[Data excerpts]
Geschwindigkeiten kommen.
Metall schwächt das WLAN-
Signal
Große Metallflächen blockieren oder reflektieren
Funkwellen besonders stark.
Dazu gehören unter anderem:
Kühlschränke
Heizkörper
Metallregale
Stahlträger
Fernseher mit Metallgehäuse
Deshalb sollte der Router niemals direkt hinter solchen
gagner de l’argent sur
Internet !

---

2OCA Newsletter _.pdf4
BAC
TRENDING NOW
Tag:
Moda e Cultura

* * *

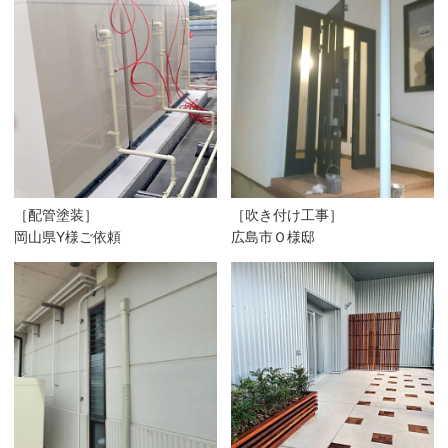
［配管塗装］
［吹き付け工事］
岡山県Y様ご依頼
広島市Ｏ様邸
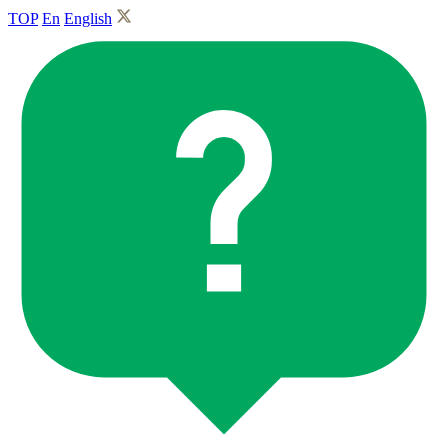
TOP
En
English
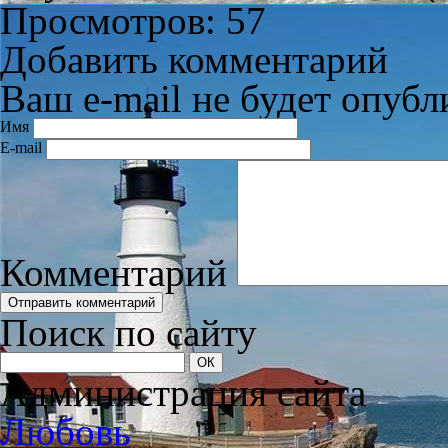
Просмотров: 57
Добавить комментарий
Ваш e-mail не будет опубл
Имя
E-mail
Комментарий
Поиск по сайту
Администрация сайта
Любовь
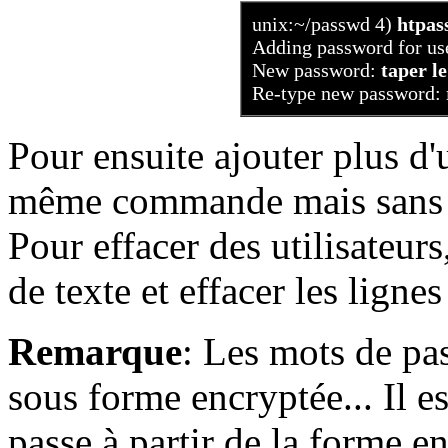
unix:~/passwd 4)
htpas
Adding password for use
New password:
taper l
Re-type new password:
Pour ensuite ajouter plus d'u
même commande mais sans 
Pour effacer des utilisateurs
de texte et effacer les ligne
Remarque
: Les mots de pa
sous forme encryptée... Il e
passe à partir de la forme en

**What is being asked**
Find each line in the data excerpts above that contains the word "Pour", and copy those lines.

**Result of this exercise**
Pour ensuite ajouter plus d'u
Pour effacer des utilisateurs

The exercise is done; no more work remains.